プロダクトの全体像を俯瞰するためには、何を考えるべきか。潜在顧客が顧客になるまでの流れを描くためには、何を考えるべきか。プロダクトの利用体験が滞りなく、ゴールまで達するかどうかをチェックするためには、何を考えるべきか。これらの観点は、ただストーリーを積み上げているだけでは、考えきれないものだ。ストーリーマッピングをプロダクト作りに取り入れる意義はここにある。

なお、クリフハンガーとは、ストーリーが繋がらず、途絶えてしまうことだ。崖で宙ぶらりになって、進むことも退くこともできない状況。ユーザー獲得のファネルや、プロダクト利用体験の流れの中で、どこか断絶があっては、プロダクト利用が広がることも深まることもない。こうした事態を迎える前に、ストーリーの構造を見立てて、手を打とうというのがストーリーマッピングの作戦だ。

私が、この本を読んでプロダクト作りで特に活用したいと思ったのは、この「構造のデザイン」という観点である。事実あるいは仮説を積み上げて、ストーリーマッピングやジャーニーマップを作っていると、間違いはなさそうであるが、何か物足りなさを感じることがしばしばある。
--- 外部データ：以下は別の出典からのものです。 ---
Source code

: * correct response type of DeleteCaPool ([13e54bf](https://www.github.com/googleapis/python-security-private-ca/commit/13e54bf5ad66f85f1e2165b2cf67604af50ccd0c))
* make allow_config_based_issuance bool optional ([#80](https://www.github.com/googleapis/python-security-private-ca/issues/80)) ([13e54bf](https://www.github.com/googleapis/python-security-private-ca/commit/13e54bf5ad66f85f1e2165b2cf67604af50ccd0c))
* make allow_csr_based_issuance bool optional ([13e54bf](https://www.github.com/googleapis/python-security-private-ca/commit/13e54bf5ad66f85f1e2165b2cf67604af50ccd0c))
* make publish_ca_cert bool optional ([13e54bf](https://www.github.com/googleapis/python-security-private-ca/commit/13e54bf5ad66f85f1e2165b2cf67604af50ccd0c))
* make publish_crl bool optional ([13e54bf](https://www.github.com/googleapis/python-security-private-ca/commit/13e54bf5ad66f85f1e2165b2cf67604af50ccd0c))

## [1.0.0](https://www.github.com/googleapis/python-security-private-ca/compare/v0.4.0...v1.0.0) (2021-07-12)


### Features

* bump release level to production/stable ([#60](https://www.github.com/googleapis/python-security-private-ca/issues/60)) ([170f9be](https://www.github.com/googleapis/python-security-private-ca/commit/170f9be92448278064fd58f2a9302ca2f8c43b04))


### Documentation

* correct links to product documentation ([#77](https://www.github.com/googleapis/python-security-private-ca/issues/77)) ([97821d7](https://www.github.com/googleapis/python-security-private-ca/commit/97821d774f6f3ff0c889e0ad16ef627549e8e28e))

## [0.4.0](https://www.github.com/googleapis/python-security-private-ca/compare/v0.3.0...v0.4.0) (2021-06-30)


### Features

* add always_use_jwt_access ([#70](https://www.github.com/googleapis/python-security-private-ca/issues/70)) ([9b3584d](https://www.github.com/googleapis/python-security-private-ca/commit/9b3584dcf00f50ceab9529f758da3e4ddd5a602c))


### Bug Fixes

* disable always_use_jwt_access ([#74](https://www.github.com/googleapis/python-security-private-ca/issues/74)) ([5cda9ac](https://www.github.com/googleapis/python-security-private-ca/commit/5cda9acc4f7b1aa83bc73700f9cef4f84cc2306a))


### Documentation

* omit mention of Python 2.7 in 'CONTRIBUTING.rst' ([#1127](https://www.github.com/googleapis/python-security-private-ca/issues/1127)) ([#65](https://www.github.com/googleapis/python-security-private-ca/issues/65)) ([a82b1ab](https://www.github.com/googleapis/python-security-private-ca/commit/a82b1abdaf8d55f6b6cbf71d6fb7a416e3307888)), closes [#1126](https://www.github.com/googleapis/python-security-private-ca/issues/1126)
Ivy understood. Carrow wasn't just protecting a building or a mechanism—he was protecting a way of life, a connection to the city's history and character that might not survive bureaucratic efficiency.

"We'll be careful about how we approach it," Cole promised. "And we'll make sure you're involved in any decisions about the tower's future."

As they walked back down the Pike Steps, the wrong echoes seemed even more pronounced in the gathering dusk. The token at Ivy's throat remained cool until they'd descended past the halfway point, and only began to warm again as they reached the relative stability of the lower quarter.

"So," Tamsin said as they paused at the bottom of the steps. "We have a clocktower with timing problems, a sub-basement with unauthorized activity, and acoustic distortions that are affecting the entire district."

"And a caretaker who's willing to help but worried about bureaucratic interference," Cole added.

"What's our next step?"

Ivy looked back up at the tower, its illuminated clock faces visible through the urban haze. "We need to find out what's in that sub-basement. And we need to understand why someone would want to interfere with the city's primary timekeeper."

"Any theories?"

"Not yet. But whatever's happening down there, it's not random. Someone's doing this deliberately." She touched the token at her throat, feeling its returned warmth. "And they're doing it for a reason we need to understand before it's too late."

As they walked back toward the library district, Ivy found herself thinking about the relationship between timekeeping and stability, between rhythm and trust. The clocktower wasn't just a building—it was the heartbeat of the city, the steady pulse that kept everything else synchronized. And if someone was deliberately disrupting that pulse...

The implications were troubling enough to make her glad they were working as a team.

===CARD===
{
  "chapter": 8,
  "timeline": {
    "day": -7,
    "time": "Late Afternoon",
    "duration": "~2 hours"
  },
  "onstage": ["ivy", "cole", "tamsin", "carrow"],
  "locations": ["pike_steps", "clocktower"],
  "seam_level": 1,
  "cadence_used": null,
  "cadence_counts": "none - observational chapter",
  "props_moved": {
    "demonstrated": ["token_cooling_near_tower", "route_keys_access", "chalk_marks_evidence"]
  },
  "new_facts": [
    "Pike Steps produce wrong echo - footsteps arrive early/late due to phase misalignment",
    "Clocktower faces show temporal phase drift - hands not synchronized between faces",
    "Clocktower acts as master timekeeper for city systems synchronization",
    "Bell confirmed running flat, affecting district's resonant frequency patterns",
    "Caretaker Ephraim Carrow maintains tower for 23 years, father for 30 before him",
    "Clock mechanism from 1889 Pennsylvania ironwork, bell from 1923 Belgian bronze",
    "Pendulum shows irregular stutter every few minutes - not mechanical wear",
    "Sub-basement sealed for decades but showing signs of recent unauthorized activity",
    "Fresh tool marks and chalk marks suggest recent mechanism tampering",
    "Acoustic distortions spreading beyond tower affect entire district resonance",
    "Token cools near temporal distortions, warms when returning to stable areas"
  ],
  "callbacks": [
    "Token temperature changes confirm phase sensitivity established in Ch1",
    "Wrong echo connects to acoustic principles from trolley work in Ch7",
「このプロダクトのならでは感(本書でいう「ドカン」と爆発するところ)」はどこで生じるのか。平坦ともいえる出来事の流れを追っていて、値打ちが見いだせるのか。

プロットポイントを軸に、ストーリーの構造を組み立てる時には、作り手の意思がそこに込められる、現れる。

「ユーザーはこういう問題を抱えているけども、問題が切実なほど代替手段をもっていて、一見解決しているようなんだけど、、、やはり不満があって、その不満を解決できる手段(私達のプロダクトだ!)と、これこれこういうチャネルで出会い、利用が進み、そして、、、ドカン!

優れたプロダクトには、優れたストーリーがあるのだと思う。ストーリーマッピングはそれを組み立てる手助けになるはずだ。